The design of my financial database makes filing very easy, and I don’t need the computer’s assistance to do that. For example, a receipt from Acme Brick would be dumped into a group created to hold receipts for 2014 (or other year in which it was paid).

The organizational design of my research databases tends to be more complex, based on filing items by their topics. This is done for my own convenience, not for the computer’s. There are usually a lot of groups, some of them with hierarchical structure. In some databases I have hundreds of groups. Occasionally, I find it useful to file a document in more than one group.

I often use the Classify assistant to make suggestions about possible filing locations for a new item in a research database. But I rarely use the Auto Classify assistant, as I do want to maintain some level of control of my topics. I would never turn over all filing decisions to the computer, as might be done using a script to look for keywords and make filing an automated procedure. In a short time, this would result in filing decisions very different than my own.

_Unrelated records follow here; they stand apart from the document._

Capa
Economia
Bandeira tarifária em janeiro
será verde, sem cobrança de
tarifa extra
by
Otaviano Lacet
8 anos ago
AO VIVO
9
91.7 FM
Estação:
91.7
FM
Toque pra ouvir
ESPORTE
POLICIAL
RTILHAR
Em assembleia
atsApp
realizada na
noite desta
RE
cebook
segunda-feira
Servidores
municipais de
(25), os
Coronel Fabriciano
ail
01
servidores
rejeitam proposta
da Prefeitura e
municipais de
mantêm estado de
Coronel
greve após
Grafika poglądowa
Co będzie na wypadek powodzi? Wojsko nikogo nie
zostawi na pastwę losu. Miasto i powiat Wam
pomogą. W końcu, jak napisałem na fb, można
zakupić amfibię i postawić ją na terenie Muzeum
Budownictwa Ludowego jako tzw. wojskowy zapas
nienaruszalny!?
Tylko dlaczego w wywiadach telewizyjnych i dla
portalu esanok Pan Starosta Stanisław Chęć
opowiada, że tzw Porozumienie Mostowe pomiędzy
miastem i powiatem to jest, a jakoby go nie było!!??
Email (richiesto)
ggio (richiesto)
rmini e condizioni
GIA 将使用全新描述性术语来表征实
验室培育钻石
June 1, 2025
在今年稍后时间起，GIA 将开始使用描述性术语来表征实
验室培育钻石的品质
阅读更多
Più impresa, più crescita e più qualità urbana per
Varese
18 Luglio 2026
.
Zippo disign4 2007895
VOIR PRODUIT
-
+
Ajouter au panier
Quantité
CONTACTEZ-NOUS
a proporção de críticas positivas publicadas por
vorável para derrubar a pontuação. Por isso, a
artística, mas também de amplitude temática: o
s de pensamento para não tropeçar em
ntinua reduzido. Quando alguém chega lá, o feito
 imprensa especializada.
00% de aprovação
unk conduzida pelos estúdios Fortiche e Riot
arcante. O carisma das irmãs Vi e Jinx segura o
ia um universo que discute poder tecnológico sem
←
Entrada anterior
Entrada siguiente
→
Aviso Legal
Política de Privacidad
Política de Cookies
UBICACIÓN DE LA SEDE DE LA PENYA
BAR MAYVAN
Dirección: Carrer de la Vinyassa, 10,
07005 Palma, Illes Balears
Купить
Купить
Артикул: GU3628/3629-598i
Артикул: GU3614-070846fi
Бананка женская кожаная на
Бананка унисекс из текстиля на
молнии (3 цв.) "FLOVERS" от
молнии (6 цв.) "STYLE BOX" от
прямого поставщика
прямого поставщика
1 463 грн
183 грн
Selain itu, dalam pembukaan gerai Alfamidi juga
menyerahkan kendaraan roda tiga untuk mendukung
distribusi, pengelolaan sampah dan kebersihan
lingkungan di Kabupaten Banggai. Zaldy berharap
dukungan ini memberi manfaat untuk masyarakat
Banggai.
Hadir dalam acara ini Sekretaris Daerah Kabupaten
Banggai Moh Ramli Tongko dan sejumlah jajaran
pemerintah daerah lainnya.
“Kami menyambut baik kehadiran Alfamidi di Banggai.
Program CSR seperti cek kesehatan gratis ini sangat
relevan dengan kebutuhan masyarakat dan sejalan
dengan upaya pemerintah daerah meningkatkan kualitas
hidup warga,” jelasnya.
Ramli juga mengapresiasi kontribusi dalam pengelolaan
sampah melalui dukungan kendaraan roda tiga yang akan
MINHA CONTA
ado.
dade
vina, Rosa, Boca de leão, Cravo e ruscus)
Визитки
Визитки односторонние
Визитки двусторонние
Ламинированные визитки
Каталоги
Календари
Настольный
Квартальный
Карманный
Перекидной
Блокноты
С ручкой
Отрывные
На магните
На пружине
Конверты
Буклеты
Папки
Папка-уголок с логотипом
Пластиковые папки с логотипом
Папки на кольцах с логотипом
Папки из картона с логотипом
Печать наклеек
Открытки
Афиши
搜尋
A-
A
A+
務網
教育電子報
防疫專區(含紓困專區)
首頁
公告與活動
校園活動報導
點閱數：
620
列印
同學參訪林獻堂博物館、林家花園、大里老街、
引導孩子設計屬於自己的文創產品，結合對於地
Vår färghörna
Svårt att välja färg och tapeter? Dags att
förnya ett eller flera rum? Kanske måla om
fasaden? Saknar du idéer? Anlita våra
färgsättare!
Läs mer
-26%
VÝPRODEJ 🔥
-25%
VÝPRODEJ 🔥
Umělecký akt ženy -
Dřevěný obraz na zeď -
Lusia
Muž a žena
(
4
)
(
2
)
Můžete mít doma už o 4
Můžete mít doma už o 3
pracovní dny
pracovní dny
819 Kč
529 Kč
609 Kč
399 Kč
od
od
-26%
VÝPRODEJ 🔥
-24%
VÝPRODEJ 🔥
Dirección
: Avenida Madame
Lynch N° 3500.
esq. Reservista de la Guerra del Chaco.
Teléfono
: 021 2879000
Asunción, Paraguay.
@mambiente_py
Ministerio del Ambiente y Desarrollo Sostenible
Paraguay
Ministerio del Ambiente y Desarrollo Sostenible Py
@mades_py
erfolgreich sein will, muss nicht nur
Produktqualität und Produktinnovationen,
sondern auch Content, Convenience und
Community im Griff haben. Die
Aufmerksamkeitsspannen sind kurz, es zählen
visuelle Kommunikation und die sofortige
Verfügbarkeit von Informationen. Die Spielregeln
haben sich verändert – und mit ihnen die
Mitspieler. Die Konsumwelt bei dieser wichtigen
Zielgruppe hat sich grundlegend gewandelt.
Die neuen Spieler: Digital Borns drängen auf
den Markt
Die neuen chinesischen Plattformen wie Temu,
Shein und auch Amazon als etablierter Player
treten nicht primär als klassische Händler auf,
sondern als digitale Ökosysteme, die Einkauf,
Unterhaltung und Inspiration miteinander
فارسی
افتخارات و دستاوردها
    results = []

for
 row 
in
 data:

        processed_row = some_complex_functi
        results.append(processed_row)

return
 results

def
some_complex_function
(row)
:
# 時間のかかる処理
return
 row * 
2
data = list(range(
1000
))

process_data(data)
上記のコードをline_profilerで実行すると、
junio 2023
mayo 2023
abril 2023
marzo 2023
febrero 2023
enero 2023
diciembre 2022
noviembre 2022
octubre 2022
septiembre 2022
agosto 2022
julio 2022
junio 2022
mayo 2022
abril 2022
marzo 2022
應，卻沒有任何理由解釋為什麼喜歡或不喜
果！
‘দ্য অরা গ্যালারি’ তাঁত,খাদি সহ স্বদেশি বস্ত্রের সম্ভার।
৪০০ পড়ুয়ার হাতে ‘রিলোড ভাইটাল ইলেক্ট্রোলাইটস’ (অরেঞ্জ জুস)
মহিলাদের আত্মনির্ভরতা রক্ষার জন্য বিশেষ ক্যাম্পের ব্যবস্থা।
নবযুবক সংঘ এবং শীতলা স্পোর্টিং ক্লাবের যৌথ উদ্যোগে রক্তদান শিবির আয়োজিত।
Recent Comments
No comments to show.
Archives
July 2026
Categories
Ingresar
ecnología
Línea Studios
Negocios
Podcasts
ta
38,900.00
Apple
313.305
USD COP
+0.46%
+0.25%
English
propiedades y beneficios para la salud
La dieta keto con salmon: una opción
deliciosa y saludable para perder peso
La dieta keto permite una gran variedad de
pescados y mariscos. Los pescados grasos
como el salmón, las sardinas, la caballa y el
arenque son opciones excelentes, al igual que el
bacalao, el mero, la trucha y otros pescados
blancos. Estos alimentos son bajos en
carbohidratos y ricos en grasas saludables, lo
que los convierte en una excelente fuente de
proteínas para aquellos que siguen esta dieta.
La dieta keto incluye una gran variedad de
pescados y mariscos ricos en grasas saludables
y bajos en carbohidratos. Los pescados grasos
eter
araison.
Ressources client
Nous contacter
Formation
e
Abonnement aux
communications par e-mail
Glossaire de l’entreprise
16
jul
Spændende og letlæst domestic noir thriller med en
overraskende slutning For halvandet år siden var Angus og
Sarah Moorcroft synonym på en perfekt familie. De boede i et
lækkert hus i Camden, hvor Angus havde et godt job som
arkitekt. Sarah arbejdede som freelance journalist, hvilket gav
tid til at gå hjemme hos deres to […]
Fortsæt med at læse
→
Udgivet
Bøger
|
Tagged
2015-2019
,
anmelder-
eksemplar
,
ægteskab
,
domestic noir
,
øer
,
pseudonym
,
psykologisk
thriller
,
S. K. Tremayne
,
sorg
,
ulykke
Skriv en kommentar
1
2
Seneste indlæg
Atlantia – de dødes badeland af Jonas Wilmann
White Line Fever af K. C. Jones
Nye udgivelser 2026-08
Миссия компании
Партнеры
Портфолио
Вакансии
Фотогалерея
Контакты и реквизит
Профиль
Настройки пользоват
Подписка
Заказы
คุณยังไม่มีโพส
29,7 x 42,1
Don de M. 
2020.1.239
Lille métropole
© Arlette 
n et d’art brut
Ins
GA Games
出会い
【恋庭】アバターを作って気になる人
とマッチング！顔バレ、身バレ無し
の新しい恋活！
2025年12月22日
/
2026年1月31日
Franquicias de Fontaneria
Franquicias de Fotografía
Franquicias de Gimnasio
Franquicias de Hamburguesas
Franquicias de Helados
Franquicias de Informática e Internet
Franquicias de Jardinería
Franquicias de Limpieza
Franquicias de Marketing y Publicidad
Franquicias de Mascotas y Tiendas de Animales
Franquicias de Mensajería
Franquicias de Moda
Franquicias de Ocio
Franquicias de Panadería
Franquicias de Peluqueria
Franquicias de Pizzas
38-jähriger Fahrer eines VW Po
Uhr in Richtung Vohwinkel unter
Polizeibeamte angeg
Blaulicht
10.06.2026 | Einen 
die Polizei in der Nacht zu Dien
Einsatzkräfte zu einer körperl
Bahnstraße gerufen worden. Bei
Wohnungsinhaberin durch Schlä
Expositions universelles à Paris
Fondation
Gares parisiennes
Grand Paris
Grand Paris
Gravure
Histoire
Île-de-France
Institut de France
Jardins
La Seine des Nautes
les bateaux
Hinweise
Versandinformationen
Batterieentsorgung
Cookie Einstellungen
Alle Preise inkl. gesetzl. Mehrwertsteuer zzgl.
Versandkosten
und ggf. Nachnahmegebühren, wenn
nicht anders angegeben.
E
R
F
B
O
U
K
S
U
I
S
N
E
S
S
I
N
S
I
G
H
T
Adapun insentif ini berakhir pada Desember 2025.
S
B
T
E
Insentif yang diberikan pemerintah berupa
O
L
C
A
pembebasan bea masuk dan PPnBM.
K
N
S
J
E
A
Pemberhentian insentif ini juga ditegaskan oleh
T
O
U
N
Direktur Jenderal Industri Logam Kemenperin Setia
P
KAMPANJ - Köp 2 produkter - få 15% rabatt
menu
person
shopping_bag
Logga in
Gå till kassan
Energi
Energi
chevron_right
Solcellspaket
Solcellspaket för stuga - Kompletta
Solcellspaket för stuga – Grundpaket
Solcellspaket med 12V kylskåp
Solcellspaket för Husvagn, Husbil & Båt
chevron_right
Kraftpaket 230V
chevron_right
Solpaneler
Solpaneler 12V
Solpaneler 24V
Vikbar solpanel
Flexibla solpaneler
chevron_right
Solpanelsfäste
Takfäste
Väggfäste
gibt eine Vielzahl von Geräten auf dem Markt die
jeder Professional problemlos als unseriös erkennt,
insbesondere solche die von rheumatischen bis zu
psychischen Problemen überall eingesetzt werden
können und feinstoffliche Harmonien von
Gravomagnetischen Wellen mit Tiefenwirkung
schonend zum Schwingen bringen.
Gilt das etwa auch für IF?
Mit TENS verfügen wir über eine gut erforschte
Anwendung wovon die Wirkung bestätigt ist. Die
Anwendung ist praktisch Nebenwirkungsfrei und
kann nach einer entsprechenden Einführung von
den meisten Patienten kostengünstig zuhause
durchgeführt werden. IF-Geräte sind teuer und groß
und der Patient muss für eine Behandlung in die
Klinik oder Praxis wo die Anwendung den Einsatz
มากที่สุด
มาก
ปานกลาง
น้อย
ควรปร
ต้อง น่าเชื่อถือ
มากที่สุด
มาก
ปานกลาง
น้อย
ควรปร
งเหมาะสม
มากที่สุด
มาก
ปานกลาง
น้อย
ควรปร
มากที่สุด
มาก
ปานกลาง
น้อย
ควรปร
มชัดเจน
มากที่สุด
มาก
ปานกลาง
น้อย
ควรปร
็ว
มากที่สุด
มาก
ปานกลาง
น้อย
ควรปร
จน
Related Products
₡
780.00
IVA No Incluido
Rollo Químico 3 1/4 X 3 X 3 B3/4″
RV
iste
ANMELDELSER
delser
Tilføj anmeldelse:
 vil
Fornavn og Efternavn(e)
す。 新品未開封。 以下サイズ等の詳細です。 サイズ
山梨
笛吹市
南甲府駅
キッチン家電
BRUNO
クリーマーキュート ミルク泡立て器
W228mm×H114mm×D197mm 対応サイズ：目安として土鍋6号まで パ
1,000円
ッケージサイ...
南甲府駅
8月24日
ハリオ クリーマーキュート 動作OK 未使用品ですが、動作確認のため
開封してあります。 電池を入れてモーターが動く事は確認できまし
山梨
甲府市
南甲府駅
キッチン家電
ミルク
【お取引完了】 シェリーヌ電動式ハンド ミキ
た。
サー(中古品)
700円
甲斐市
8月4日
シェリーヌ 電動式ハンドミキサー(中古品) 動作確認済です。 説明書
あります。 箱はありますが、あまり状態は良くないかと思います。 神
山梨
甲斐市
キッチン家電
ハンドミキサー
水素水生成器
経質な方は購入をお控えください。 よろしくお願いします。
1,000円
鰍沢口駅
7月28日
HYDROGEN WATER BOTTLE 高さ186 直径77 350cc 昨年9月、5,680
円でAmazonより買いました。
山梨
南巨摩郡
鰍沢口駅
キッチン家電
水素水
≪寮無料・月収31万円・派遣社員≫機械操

Let’s go back to that database that holds my financial records. Several years ago a user posted a neat script that looked into terms in the receipt and created a new name for each document based on Vendor, Amount and Date. As the Amount might be in dollars, Euros, etc. the script was designed to distinguish the currency used. As the Date might be written in variant forms, it was designed to recognize the possible variants and present them in a uniform format. Interesting. But when I played with it, there were sometimes errors, so I decided not to trust it, attractive though the idea was. For example, a script is likely to fail in attempts to identify the Vendor. Amount and Date errors are sometimes wrong.

But, with the simple organizational structure, I sometimes need to manipulate the contents of my Receipts 2014 group. For example, I may need to analyze the total receipts of a project as distinguished from costs of other projects. I don’t have many project categories, and a simple approach is to Tag by project. That will allow a search of the Receipts 2014 group by project.

Here’s a trick that I may use at tax time, or to do other quantitative analysis of costs. DEVONthink isn’t designed for much number crunching. Excel is. Sometimes it would be great to transform my cost records into a form that can be read by Excel.

I spend a bit of time manually renaming some or all of my receipt documents in the Receipts 2014 group. Each such document name will be in this format: VendorName Amount Date. In my case, Amount will be a number expressed in dollar units and Date will be in the form YYYYMMDD.

Example: AcmeBrick 324.96 20140519

Notice that the VendorName item doesn’t contain a space between Acme and Brick. That’s important.

If I use such a format in receipt names, I can then easily do searches for various purposes. For example, if I want to see all the receipts receipts indicating payments to Acme Brick by year or over all years in the database, I can easily do that. If some of those receipts are for different projects, I can break them out by project. If I want to look at just the receipts from Acme Brick in the month of May, 2012 I can do that.

Let’s say that I want to do a report of the total cost for a project in 2014. I do a search in that year’s group by the tag for that project (I’ll use the full Search window and the Advanced button). The result is a list of document names that meet the criterion. But that list is just text strings. How can we transform the list of document names to a form readable by Excel?

Select all the results. Press Command-C to copy them to the clipboard. Create a new text document formatted as plain text (PLAIN is important!). Paste the list into it, and save the document. Now do a search and replace operation on the document, searching for each Space and replacing it by a Tab. Save the document again. Now change the filetype to one reflecting tab-delimited text that can be read by Excel. Read it into Excel. Number crunch as you wish. Slice and dice by sorts, e.g., VendorName, Date, etc.

I keep a blank Excel sheet template among my Templates. When I want to do such number crunching I’ll call up that Excel template into my working area in DEVONthink and import the tab-delimited text. I keep the sheet in the database.